#### Exercise directions:
Can you reproduce the data below line for line, with every character unchanged, but leave out the pictures?

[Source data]
════════════════

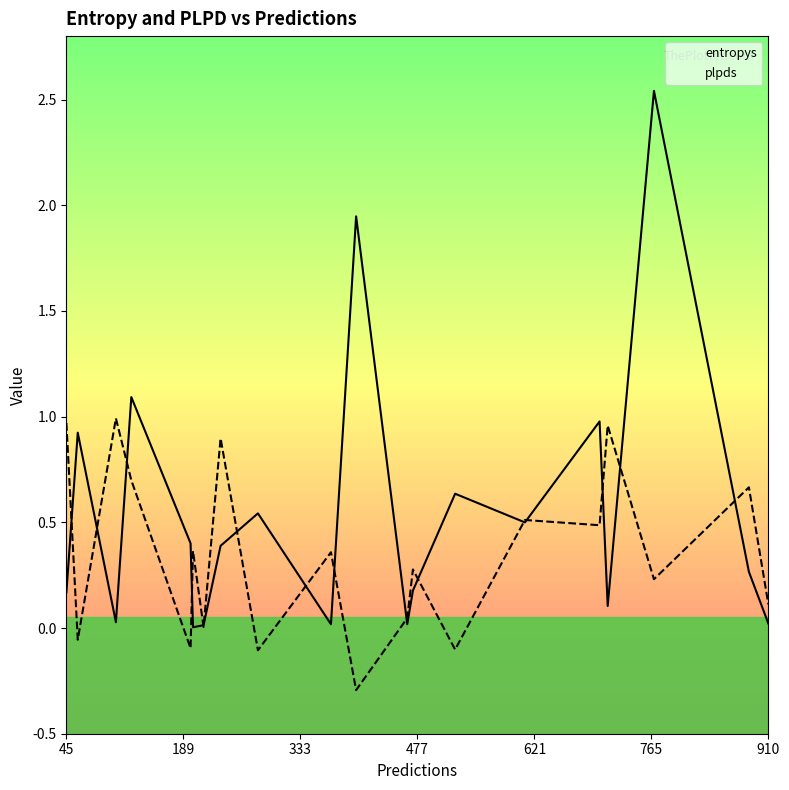

Reading left to right, list all the values displayed in this chart.

entropys: 0.2	0.9	0.0	1.1	0.4	0.0	0.0	0.4	0.5	0.0	1.9	0.0	0.2	0.6	0.5	1.0	0.1	2.5	0.3	0.0
plpds: 1.0	-0.1	1.0	0.7	-0.1	0.4	0.0	0.9	-0.1	0.4	-0.3	0.0	0.3	-0.1	0.5	0.5	1.0	0.2	0.7	0.1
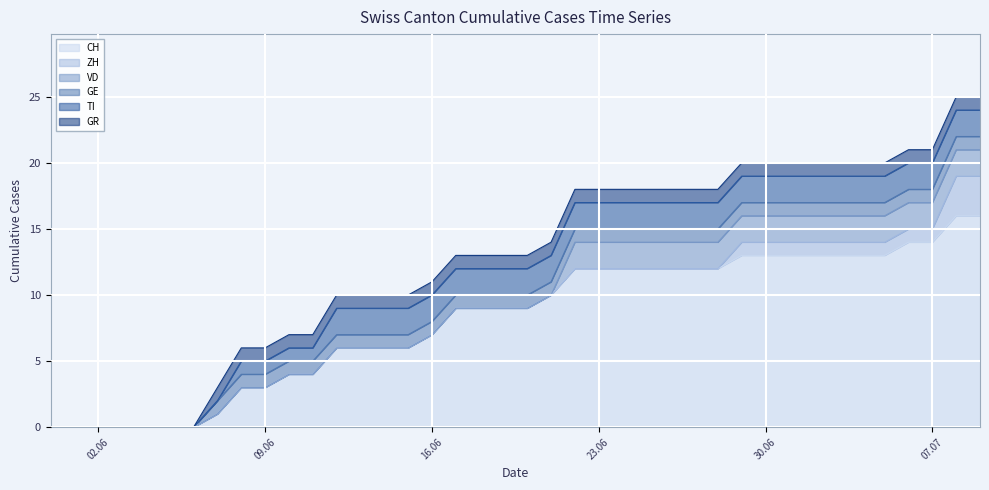

Is it true that CH equals -9 at 2020-06-03?

False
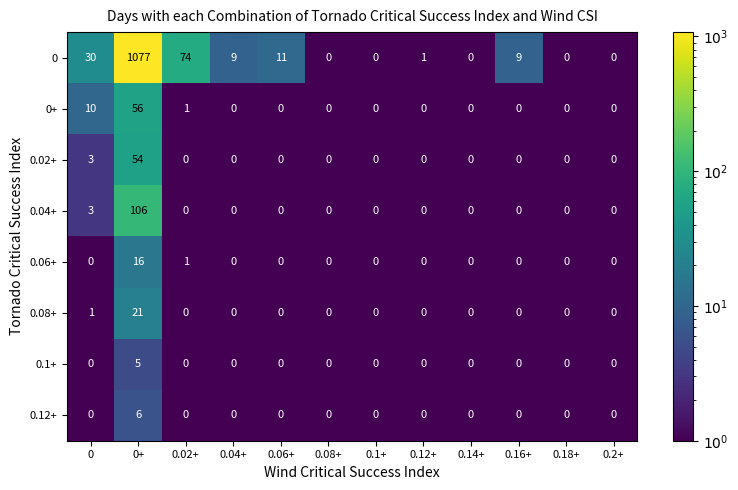

The value of 0.08+ at 0.16+ is 0.9. True or false?

False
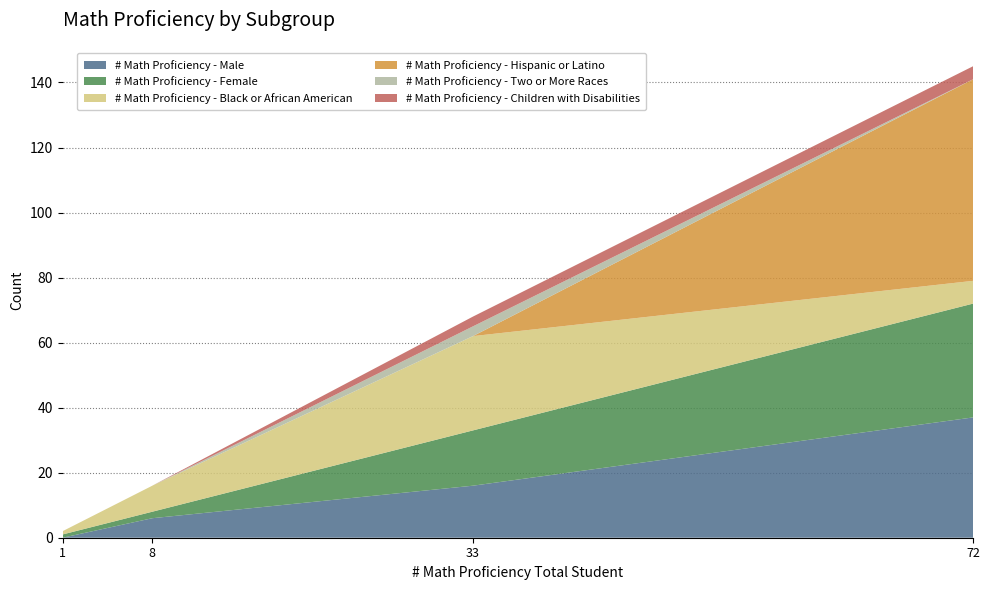

Reading right to left, transcribe all the data shown in this chart.

# Math Proficiency - Male: 37	16	6	0
# Math Proficiency - Female: 35	17	2	1
# Math Proficiency - Black or African American: 7	29	8	1
# Math Proficiency - Hispanic or Latino: 62	0	0	0
# Math Proficiency - Two or More Races: 0	3	0	0
# Math Proficiency - Children with Disabilities: 4	3	0	0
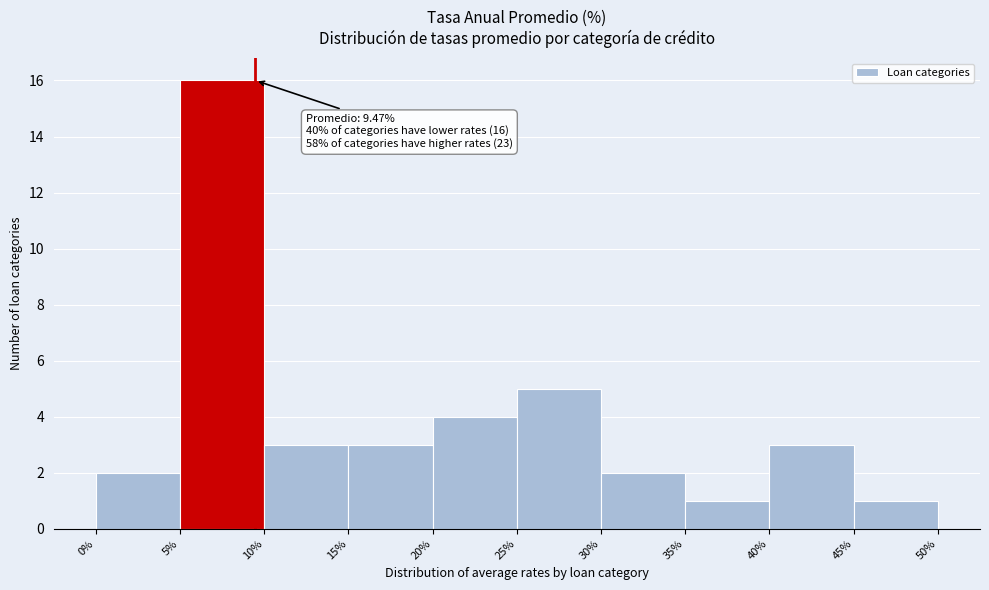

Which range on the x-axis has the tallest bar?

5% to 10%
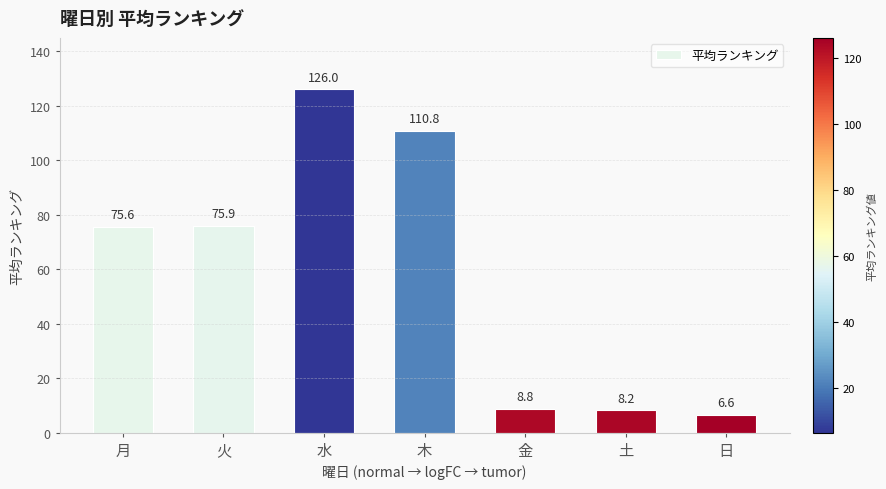

Are the bars horizontal?

No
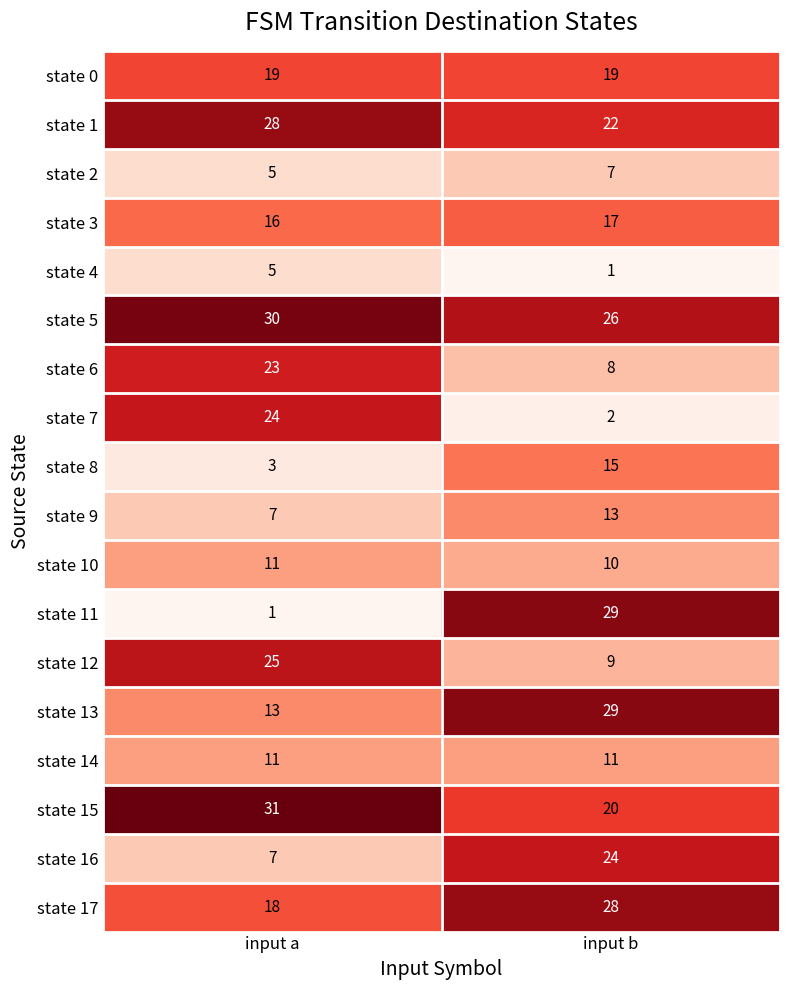

What is the difference between the maximum and minimum values in the state 6 series?

15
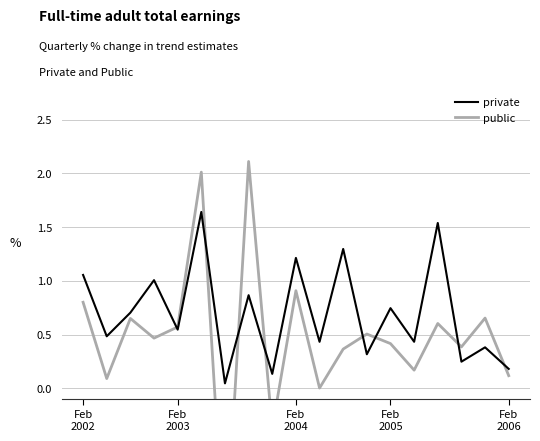

The public series shows 0.0 at 10. True or false?

True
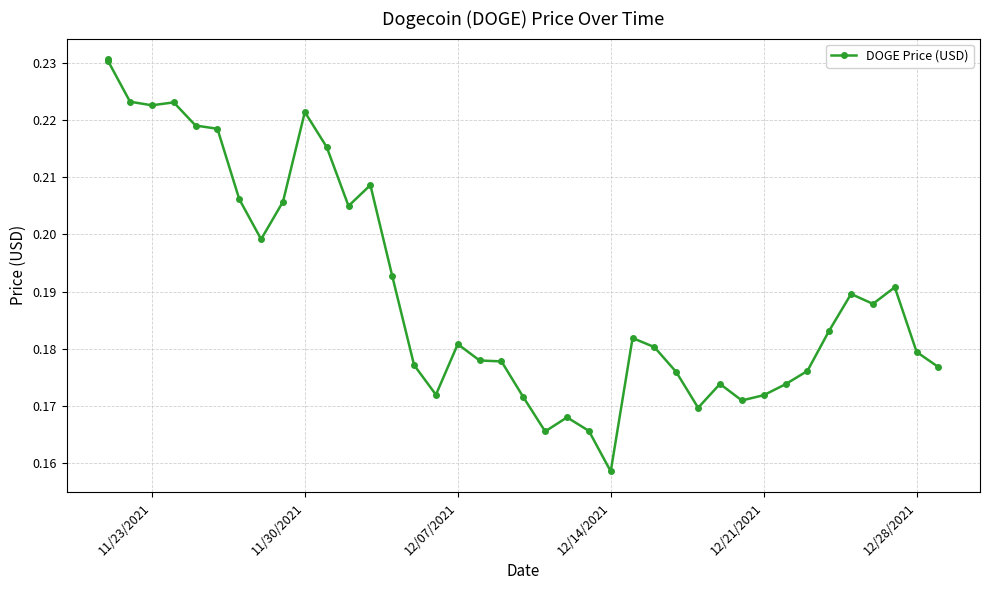

What is the difference between the maximum and minimum values?

0.1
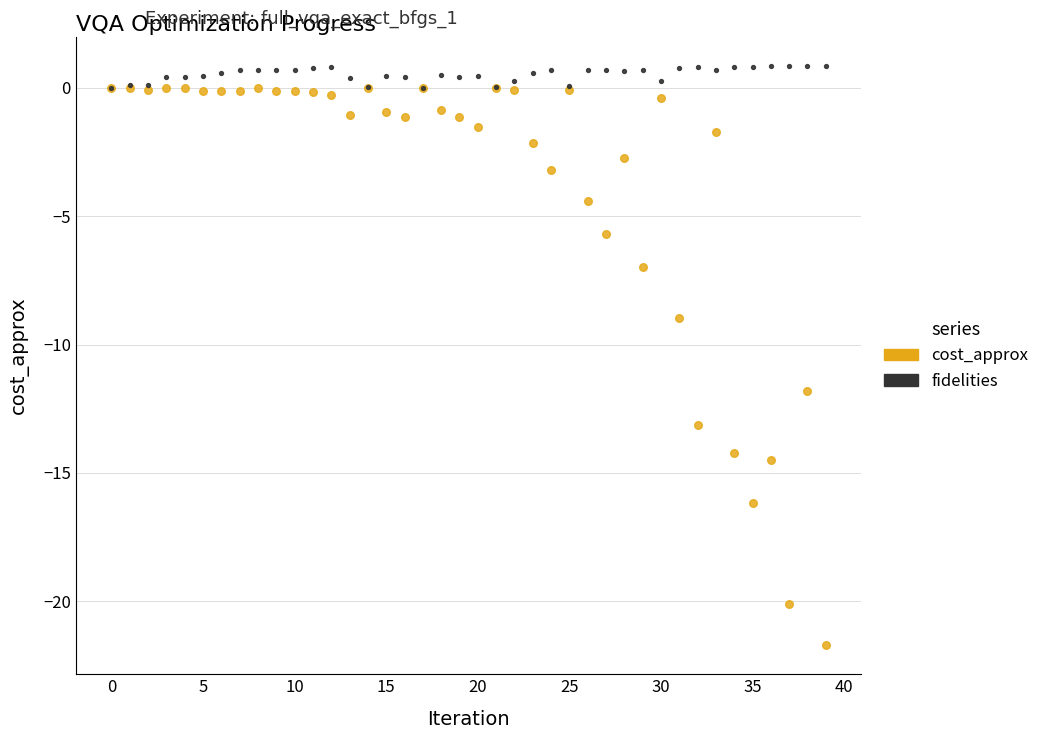

In the cost_approx series, what Y value is closest to -10?

-9.0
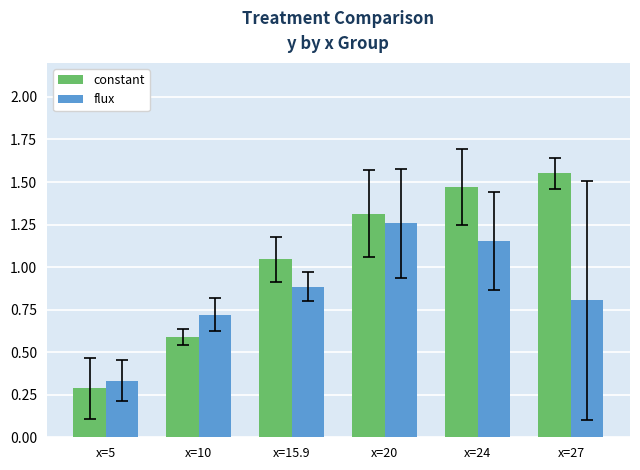

What is the difference between the second highest and second lowest values in the flux series?

0.4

════════════════

#### Solution for this problem:
Reading left to right, list all the values displayed in this chart.

entropys: 0.2	0.9	0.0	1.1	0.4	0.0	0.0	0.4	0.5	0.0	1.9	0.0	0.2	0.6	0.5	1.0	0.1	2.5	0.3	0.0
plpds: 1.0	-0.1	1.0	0.7	-0.1	0.4	0.0	0.9	-0.1	0.4	-0.3	0.0	0.3	-0.1	0.5	0.5	1.0	0.2	0.7	0.1

Is it true that CH equals -9 at 2020-06-03?

False

The value of 0.08+ at 0.16+ is 0.9. True or false?

False

Reading right to left, transcribe all the data shown in this chart.

# Math Proficiency - Male: 37	16	6	0
# Math Proficiency - Female: 35	17	2	1
# Math Proficiency - Black or African American: 7	29	8	1
# Math Proficiency - Hispanic or Latino: 62	0	0	0
# Math Proficiency - Two or More Races: 0	3	0	0
# Math Proficiency - Children with Disabilities: 4	3	0	0

Which range on the x-axis has the tallest bar?

5% to 10%

Are the bars horizontal?

No

What is the difference between the maximum and minimum values in the state 6 series?

15

The public series shows 0.0 at 10. True or false?

True

What is the difference between the maximum and minimum values?

0.1

In the cost_approx series, what Y value is closest to -10?

-9.0

What is the difference between the second highest and second lowest values in the flux series?

0.4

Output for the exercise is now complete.